__Assignment__. Could you please return each line of the data that has the word "create"?

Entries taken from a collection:
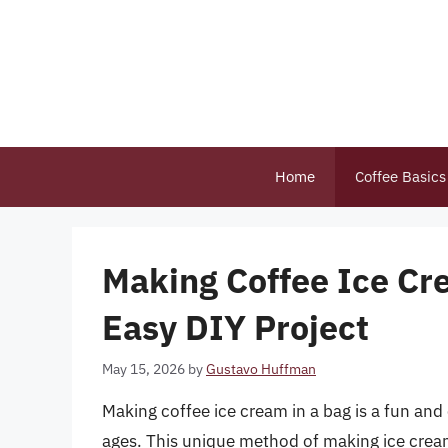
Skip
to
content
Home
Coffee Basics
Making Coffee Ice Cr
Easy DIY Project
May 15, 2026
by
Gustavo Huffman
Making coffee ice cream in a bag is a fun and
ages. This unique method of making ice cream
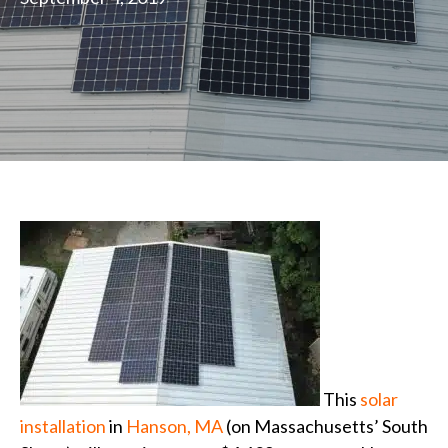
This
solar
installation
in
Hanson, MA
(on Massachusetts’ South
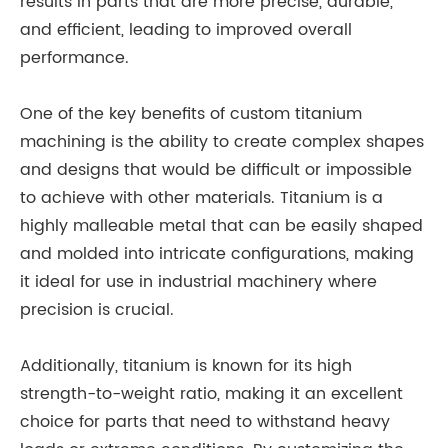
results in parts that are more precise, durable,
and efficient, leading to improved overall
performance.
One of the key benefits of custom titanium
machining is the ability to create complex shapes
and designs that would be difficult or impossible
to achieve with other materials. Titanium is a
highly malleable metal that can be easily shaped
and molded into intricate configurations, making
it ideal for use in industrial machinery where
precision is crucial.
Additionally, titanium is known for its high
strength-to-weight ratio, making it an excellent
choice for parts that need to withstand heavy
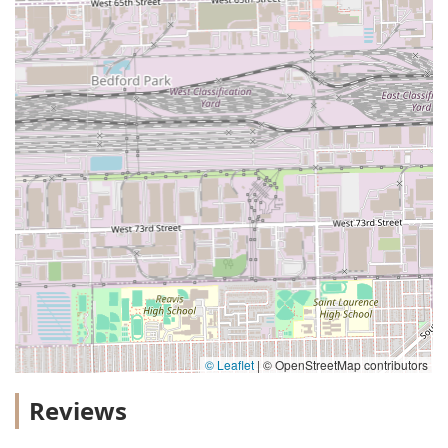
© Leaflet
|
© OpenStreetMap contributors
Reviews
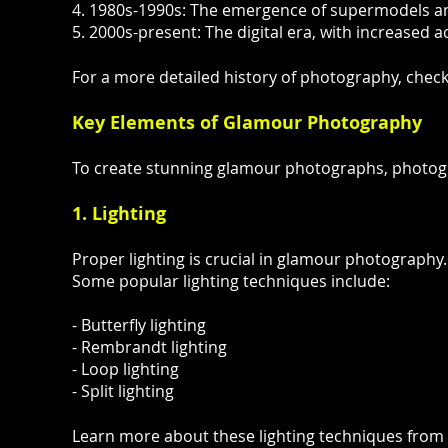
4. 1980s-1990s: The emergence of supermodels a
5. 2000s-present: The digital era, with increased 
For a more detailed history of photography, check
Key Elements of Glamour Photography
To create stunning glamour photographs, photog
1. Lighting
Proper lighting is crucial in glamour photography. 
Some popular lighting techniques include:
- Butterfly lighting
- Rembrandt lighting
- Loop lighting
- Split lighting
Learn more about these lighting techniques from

--

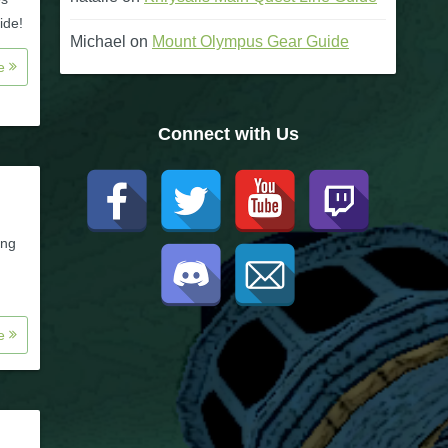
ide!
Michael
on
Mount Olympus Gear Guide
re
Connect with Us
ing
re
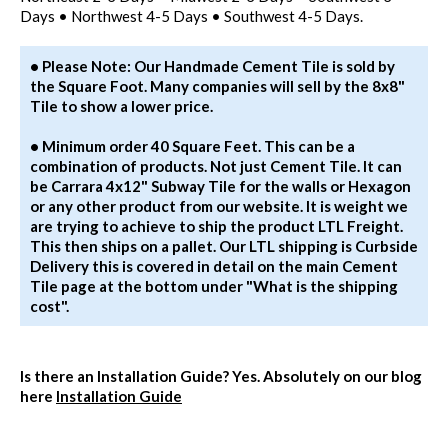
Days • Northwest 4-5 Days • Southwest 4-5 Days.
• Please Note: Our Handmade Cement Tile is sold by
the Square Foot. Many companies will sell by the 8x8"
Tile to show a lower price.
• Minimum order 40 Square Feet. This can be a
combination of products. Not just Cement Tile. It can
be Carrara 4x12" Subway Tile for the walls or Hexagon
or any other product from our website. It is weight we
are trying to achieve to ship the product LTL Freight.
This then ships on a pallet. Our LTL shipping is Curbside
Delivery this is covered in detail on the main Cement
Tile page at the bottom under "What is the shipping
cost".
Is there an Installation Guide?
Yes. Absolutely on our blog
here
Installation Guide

__Answer to this problem__.
machining is the ability to create complex shapes
To create stunning glamour photographs, photog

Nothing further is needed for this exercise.